Kick-off!, Rebound! and the Admin version of USB PowerKey Pro can try multiple times to restart the system. ADB models of PowerKey Pro can be programmed to perform additional actions, such as switching other outlets or launching applications or AppleScripts, in response to a crash.
Detecting Application Crashes
When an application crashes, other tasks can continue without interruption, so no system crash will be detected. To detect application problems, our software includes special Application Timers, or AppTimers, which can receive status information with many popular server applications, in a manner very similar to our system crash detection.
Applications with this support periodically update or "tickle" their own AppTimer within the Kick-off!, Rebound! or PowerKey software at regular intervals while running normally, as indicated with the pink arrow. If the application crashes, it fails to update its AppTimer, and when it expires, the software is then triggered to react.
Recovering From Application Crashes
To take advantage of the custom application crash recovery system, the application must be specifically written to include support for our software. Some applications use a plug-in, such as WebSTAR, while other support is completely automatic and transparent, as in AppleShare IP 6.x. See the list of third-party support to learn how these, and other, programs support Sophisticated Circuits' products.
The Kick-off!, Rebound! or PowerKey Pro must be set up to respond when a monitored application crashes. Kick-off! and Rebound! use simple check boxes in the Application Crashes panel of their Control Panels. With ADB PowerKey Pro, an event must be created which combines the Trigger "When Timer Expires" with the Action "Restart".
Direct application support works together with the System Crash Detection to provide double defense against crashes. If the system Restart command fails, the hardware can take over and restart the computer.
Scripting the AppTimer on Macintosh Computers
Using AppleScript, custom Macintosh software, such as databases and interactive presentations, can communicate directly with the Kick-off!, Rebound! or PowerKey software. You can set the AppTimer to a specific number of seconds, as in the AppleScript example below:
tell application "PowerKey Extension" set appTimer to 300 end tell
This sample script sets the AppTimer in PowerKey to 300 seconds (5 minutes), after which it will immediately begin counting down. You can then program the application to send this script every 60 seconds; while the application is running normally, the AppTimer is reset every minute to the full 300 seconds. If the application fails to repeat the AppleScript within the allotted time, then the AppTimer will count down to zero, triggering the Kick-off!, Rebound! or PowerKey software to react.

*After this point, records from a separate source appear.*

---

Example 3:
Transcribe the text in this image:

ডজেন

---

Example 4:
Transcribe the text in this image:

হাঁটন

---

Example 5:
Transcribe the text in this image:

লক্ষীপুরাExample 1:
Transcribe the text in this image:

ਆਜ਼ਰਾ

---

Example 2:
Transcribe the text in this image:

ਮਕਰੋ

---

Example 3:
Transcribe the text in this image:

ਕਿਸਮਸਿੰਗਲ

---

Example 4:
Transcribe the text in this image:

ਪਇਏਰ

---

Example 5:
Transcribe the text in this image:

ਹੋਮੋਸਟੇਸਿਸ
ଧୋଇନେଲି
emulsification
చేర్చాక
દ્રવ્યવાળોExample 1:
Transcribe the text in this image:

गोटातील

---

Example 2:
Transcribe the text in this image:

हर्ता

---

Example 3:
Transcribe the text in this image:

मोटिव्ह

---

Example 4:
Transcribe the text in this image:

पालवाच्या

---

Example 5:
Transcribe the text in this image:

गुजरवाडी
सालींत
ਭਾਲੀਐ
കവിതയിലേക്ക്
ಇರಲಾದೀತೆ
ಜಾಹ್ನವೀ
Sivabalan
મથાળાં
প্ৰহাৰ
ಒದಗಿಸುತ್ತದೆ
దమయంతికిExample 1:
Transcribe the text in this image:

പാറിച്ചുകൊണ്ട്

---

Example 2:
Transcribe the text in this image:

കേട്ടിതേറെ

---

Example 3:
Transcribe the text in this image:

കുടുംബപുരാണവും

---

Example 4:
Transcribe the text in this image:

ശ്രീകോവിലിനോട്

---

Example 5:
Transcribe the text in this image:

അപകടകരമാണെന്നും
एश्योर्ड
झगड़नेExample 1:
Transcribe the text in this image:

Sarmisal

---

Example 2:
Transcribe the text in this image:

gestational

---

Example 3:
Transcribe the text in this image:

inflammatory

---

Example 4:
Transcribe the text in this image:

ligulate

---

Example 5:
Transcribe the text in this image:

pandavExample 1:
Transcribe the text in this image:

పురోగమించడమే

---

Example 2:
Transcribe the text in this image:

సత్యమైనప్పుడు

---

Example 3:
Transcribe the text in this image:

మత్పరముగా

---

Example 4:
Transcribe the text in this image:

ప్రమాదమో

The application should ping the Extension no more often than once every 30 to 60 seconds, to keep system overhead down. Also, the AppTimer should be set to a value significantly higher than the "pinging" frequency, so it won't reach zero if the system is busy with other tasks.
This feature may also be triggered with an AppleEvent. Event class and event ID are defined in the user manual for each product.
Adding Direct Support for AppTimers
Apple developers may add direct support to their products for Kick-off!, Rebound! and PowerKey's custom application monitoring by using our Software Developer's Kit. Windows developers will find the Kick-off! sdk information in the Kick-off! for Windows software.